From Energy Shocks to Food Insecurity
The crisis extends far beyond the price of a gallon of gas. In a phenomenon known as a “cascade effect,” energy shocks rapidly transform into agricultural crises. Natural gas is a primary feedstock for nitrogen-based fertilizers; when gas prices soar or supplies vanish, fertilizer production drops, leading to crop failures and food inflation.
Julian Hinz, Director of Trade Policy at the Kiel Institute for the World Economy, notes that an energy shock quickly leads to a fertilizer shock and subsequently a food crisis, particularly in nations dependent on imports. This pattern is already emerging in developing and emerging economies across Africa and Asia. In countries such as Zambia, Sri Lanka, and the Democratic Republic of the Congo, the loss of purchasing power is acute. In Africa, where food is often transported over vast distances, rising fuel costs translate directly into higher grocery prices.
The economic vulnerability is not limited to energy. Several Gulf states—including Iraq, Kuwait, Bahrain, Qatar, and the UAE—dominate the export of critical non-energy goods. These items must also pass through the Strait of Hormuz, creating bottlenecks for a surprising array of global products.
| Country | Key Export Goods |
|---|---|
| Iraq | Dates, steel constructions |
| Kuwait | Processed cheese, milk concentrates |
| Qatar | Noble gases, urea fertilizers |
| UAE | Aluminum alloys, raw gold, diamonds |
Industrial Fallout and the Threat of Stagflation
In Europe, the conflict is colliding with a fragile economic recovery.

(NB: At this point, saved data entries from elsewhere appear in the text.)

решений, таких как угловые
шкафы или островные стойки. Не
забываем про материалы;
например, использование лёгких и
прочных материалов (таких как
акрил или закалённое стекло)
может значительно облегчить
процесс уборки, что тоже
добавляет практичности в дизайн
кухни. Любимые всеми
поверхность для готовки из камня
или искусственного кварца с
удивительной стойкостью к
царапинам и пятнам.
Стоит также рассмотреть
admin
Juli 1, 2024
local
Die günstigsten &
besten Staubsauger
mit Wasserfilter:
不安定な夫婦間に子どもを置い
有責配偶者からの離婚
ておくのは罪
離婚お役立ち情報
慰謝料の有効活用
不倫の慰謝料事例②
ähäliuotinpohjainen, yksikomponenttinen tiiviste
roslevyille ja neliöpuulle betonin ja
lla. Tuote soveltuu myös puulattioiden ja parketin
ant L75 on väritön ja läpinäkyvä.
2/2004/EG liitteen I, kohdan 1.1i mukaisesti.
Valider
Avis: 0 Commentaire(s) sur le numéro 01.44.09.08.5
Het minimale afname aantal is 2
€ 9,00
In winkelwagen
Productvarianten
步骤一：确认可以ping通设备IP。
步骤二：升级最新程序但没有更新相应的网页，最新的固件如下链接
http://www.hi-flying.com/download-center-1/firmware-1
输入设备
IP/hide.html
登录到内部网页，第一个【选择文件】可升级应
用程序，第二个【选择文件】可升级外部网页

The Eurozone has already seen inflation jump from 1.9 to 2.5 percent, a rise driven almost exclusively by a 5 percent increase in energy costs. This has led financial markets to anticipate interest rate hikes by the European Central Bank (ECB) to combat rising prices.

The industrial impact is particularly severe in Germany, the region’s largest economy. Chemical giants such as BASF and Lanxess have been forced to raise prices for specific chemical products due to raw material shortages, which in turn increases costs for consumer goods companies like Henkel and Unilever. The damage is reflected in growth forecasts: leading German economic research institutes recently slashed their 2026 growth projection from 1.3 percent to just 0.6 percent, attributing half of that decline to the conflict in Iran.

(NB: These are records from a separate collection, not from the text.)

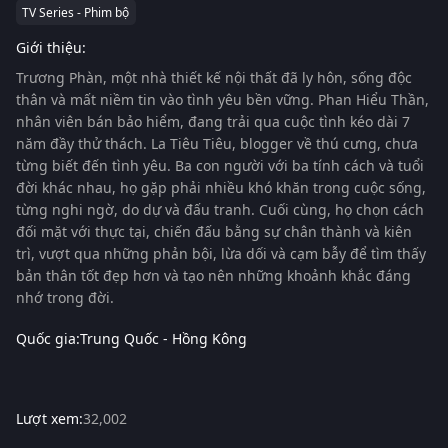
TV Series - Phim bộ
Giới thiệu:
Trương Phàn, một nhà thiết kế nội thất đã ly hôn, sống độc
thân và mất niềm tin vào tình yêu bền vững. Phan Hiểu Thần,
nhân viên bán bảo hiểm, đang trải qua cuộc tình kéo dài 7
năm đầy thử thách. La Tiêu Tiêu, blogger về thú cưng, chưa
từng biết đến tình yêu. Ba con người với ba tính cách và tuổi
đời khác nhau, họ gặp phải nhiều khó khăn trong cuộc sống,
từng nghi ngờ, do dự và đấu tranh. Cuối cùng, họ chọn cách
đối mặt với thực tại, chiến đấu bằng sự chân thành và kiên
trì, vượt qua những phản bội, lừa dối và cạm bẫy để tìm thấy
bản thân tốt đẹp hơn và tạo nên những khoảnh khắc đáng
nhớ trong đời.
Quốc gia:
Trung Quốc - Hồng Kông
Lượt xem:
32,002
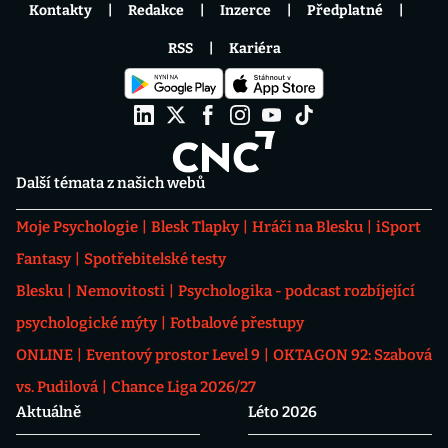
Kontakty
Redakce
Inzerce
Předplatné
RSS
Kariéra
Další témata z našich webů
Moje Psychologie
Blesk Tlapky
Hráči na Blesku
iSport
Fantasy
Spotřebitelské testy
Blesku
Nemovitosti
Psychologika - podcast rozbíjející
psychologické mýty
Fotbalové přestupy
ONLINE
Eventový prostor Level 9
OKTAGON 92: Szabová
vs. Pudilová
Chance Liga 2026/27
Aktuálně
Léto 2026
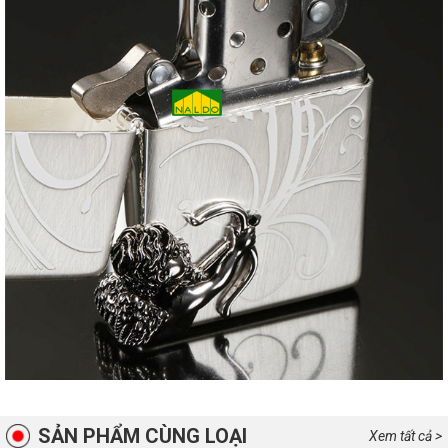
SẢN PHẨM CÙNG LOẠI
Xem tất cả >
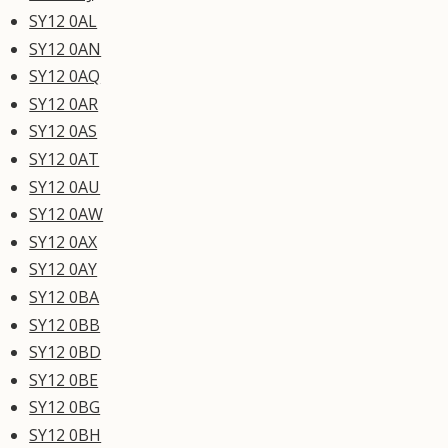
SY12 0AL
SY12 0AN
SY12 0AQ
SY12 0AR
SY12 0AS
SY12 0AT
SY12 0AU
SY12 0AW
SY12 0AX
SY12 0AY
SY12 0BA
SY12 0BB
SY12 0BD
SY12 0BE
SY12 0BG
SY12 0BH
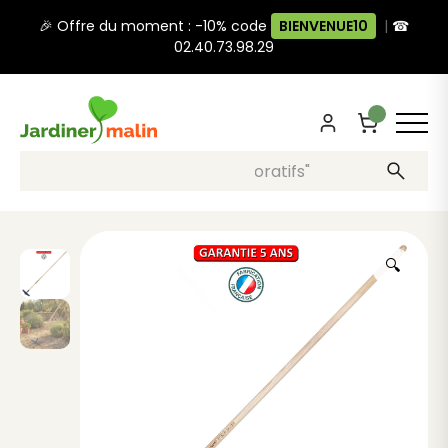
🎉 Offre du moment : -10% code
BIENVENUE10
|
☎
02.40.73.98.29
Recherche, ex: "pots décoratifs"
🔍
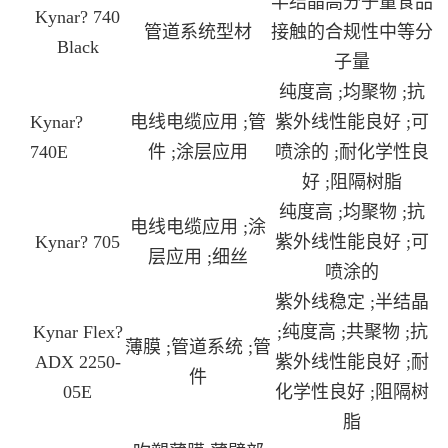
半结晶高分子量食品
Kynar? 740
管道系统型材
接触的合规性中等分
Black
子量
纯度高 ;均聚物 ;抗
Kynar?
电线电缆应用 ;管
紫外线性能良好 ;可
740E
件 ;涂层应用
喷涂的 ;耐化学性良
好 ;阻隔树脂
纯度高 ;均聚物 ;抗
电线电缆应用 ;涂
Kynar? 705
紫外线性能良好 ;可
层应用 ;细丝
喷涂的
紫外线稳定 ;半结晶
Kynar Flex?
;纯度高 ;共聚物 ;抗
薄膜 ;管道系统 ;管
ADX 2250-
紫外线性能良好 ;耐
件
05E
化学性良好 ;阻隔树
脂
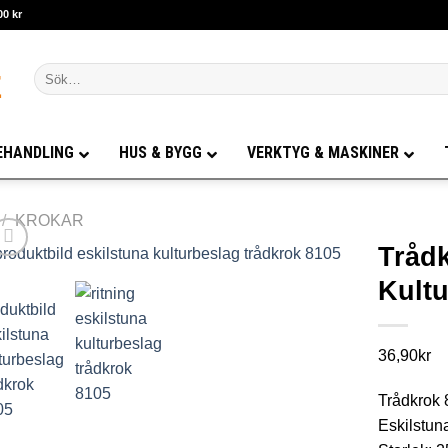
00 kr
Sök
efter:
EHANDLING
HUS & BYGG
VERKTYG & MASKINER
/
KROKAR
Trådk
Kult
36,90
kr
Trådkrok 8
Eskilstun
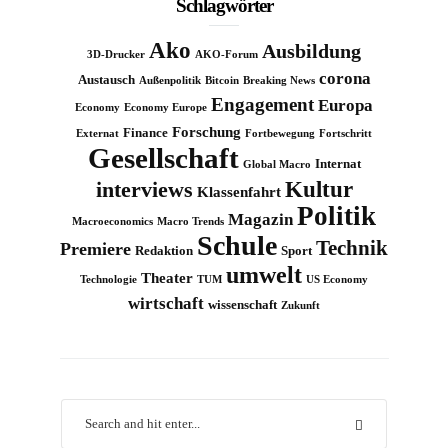
Schlagwörter
Ako
Ausbildung
3D-Drucker
AKO-Forum
corona
Austausch
Außenpolitik
Bitcoin
Breaking News
Engagement
Europa
Economy
Economy Europe
Forschung
Finance
Externat
Fortbewegung
Fortschritt
Gesellschaft
Internat
Global Macro
Kultur
interviews
Klassenfahrt
Politik
Magazin
Macroeconomics
Macro Trends
Schule
Technik
Premiere
Redaktion
Sport
umwelt
Theater
Technologie
TUM
US Economy
wirtschaft
wissenschaft
Zukunft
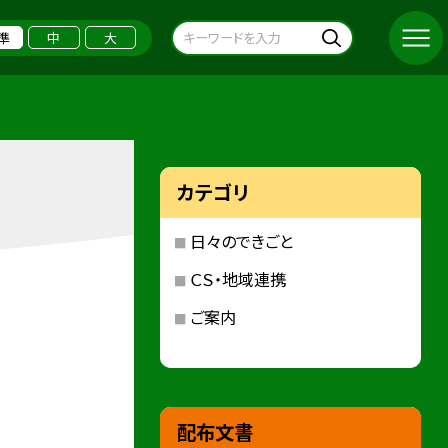
準
中
大
カテゴリ
日々のできごと
ＣＳ・地域連携
ご案内
配布文書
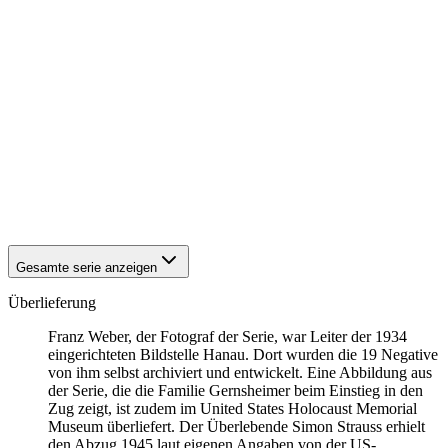
1942
Hanau
1942
Hanau
1942
Hanau
1942
Hanau
1942
Hanau
1942
Hanau
1942
Hanau
1942
Hanau
1942
Hanau
1942
Hanau
1942
Hanau
1942
Hanau
Gesamte serie anzeigen
Überlieferung
Franz Weber, der Fotograf der Serie, war Leiter der 1934
eingerichteten Bildstelle Hanau. Dort wurden die 19 Negative
von ihm selbst archiviert und entwickelt. Eine Abbildung aus
der Serie, die die Familie Gernsheimer beim Einstieg in den
Zug zeigt, ist zudem im United States Holocaust Memorial
Museum überliefert. Der Überlebende Simon Strauss erhielt
den Abzug 1945 laut eigenen Angaben von der US-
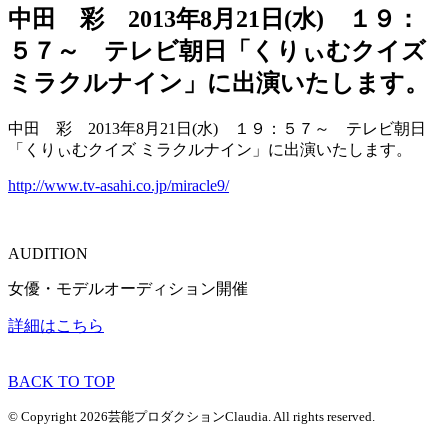
中田 彩 2013年8月21日(水) １９：
５７～ テレビ朝日「くりぃむクイズ
ミラクルナイン」に出演いたします。
中田 彩 2013年8月21日(水) １９：５７～ テレビ朝日
「くりぃむクイズ ミラクルナイン」に出演いたします。
http://www.tv-asahi.co.jp/miracle9/
AUDITION
女優・モデルオーディション開催
詳細はこちら
BACK TO TOP
© Copyright 2026芸能プロダクションClaudia. All rights reserved.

This combination of stagnating economic growth and rising inflation is the definition of stagflation. While the United States is more insulated due to its high level of energy self-sufficiency, it is not immune, with domestic gasoline prices already showing a marked increase.
The Swiss Perspective: A Buffer with Limits
Switzerland remains relatively shielded but is not decoupled from the crisis. While the strong Swiss franc helps lower the cost of imports and dampen inflation, the country’s deep integration into European supply chains creates indirect risks. The VAT Group, a manufacturer of high-performance vacuum valves, recently reported missing its first-quarter revenue targets, citing delivery disruptions caused by the conflict.
The KOF Swiss Economic Institute has seen its business barometer decline, reflecting a general cooling of the economy. While the Swiss State Secretariat for Economic Affairs (SECO) does not currently anticipate a full-scale recession in Switzerland, that outlook depends entirely on the duration of the conflict. If infrastructure destruction becomes widespread, the “metastases” of the crisis will likely spread further into the Swiss economy.
Disclaimer: This article is for informational purposes only and does not constitute financial, investment, or legal advice.
The global economy now awaits the next set of energy reports from the IEA and potential diplomatic shifts in Washington and Tehran. The critical checkpoint will be the April supply data, which will reveal whether strategic reserves released by IEA member states in mid-March were sufficient to offset the shortfall in tanker traffic.